The World Toilet Day might be over, but that doesn’t make this tale any less inspiring. A young Banjara Hills-based architect took creativity and eco-friendly concept to new heights by using plastic bottles to construct toilets along with a water tank for children of an Anganwadi School at Chilkoor village.

Meet Rashmi Tiwari, the youngster who constructed the toilet with up to 2,000 plastic bottles. With lack of toilets and sanitation problem across government schools, Rashmi chose to construct eco-friendly toilets.

While “The Anganwadi School in Chilkoor village does not have a toilet, and running water because of which students defecate in open. Moreover, plastic bottles are one of the biggest cause of pollution in the environment. That is why I thought to construct toilet with 1 litre plastic bottles,” she says.

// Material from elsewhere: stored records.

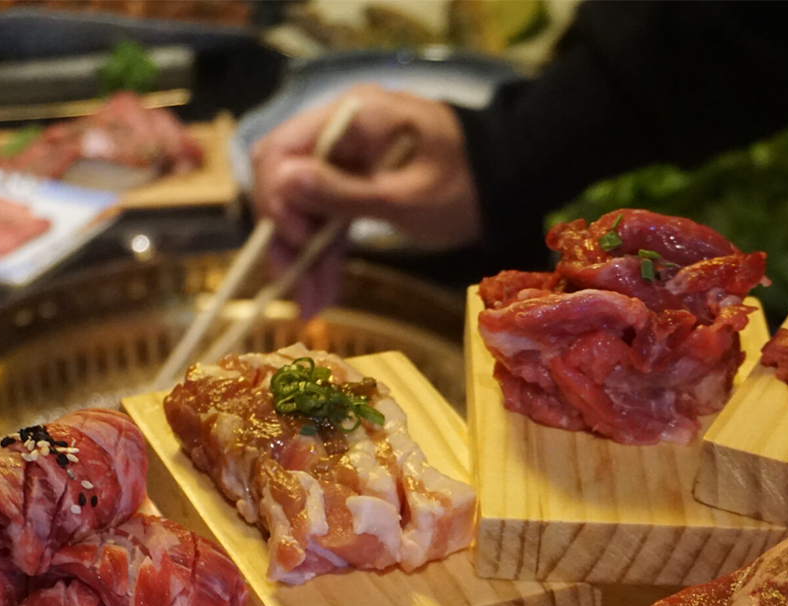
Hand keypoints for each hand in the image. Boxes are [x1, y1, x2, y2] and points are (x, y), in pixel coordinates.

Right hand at [252, 84, 480, 314]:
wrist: (509, 181)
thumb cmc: (466, 185)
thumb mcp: (406, 198)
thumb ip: (343, 192)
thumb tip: (282, 183)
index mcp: (350, 119)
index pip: (279, 151)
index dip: (277, 200)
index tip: (297, 243)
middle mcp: (340, 132)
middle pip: (285, 182)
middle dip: (287, 239)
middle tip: (297, 288)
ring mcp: (348, 159)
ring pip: (305, 207)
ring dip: (305, 255)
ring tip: (312, 304)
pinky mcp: (359, 184)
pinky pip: (329, 217)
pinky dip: (326, 253)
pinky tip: (323, 291)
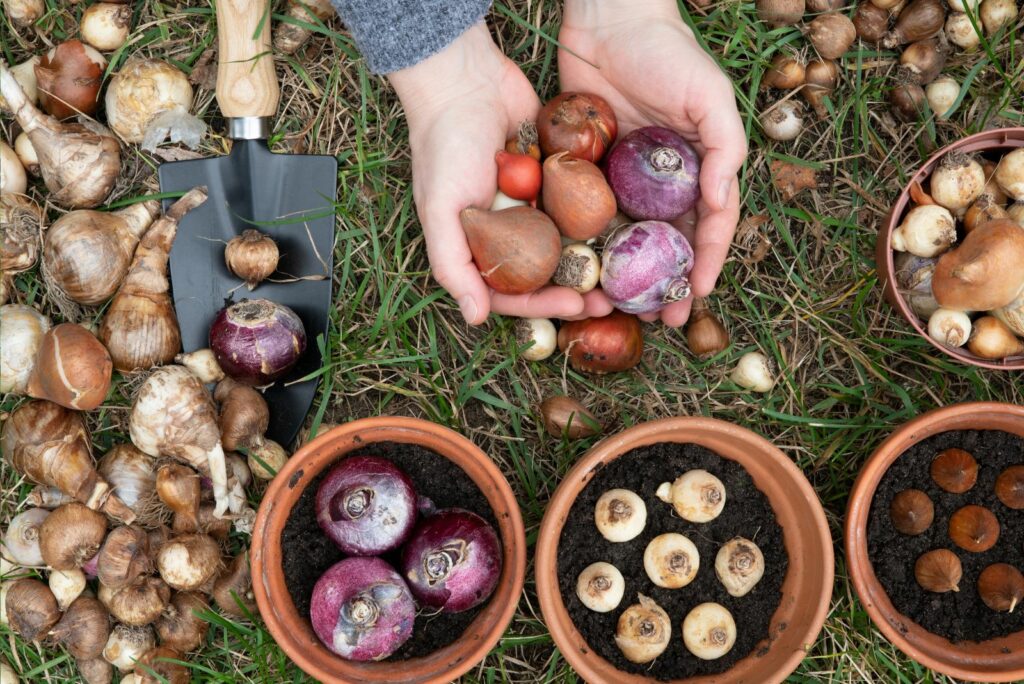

Explaining about the construction of the eco-friendly toilet, the architect said that waste management has become a major challenge for the government and municipal bodies and that she opted for a sustainable construction by filling plastic bottles with mud. The construction was completed within 10 days with a cost of Rs 25,000.

Rashmi said that the Swacch Bharat Mission was created to deal with issues of waste management which is the need of the hour. She urged all citizens to turn the city into an eco-friendly place. By 2030, the Sustainable Development Goals aim to reach everyone with sanitation, and halve the proportion of untreated wastewater and increase recycling and safe reuse. If more people like Rashmi take up the onus of responsibility, the dream is not far away.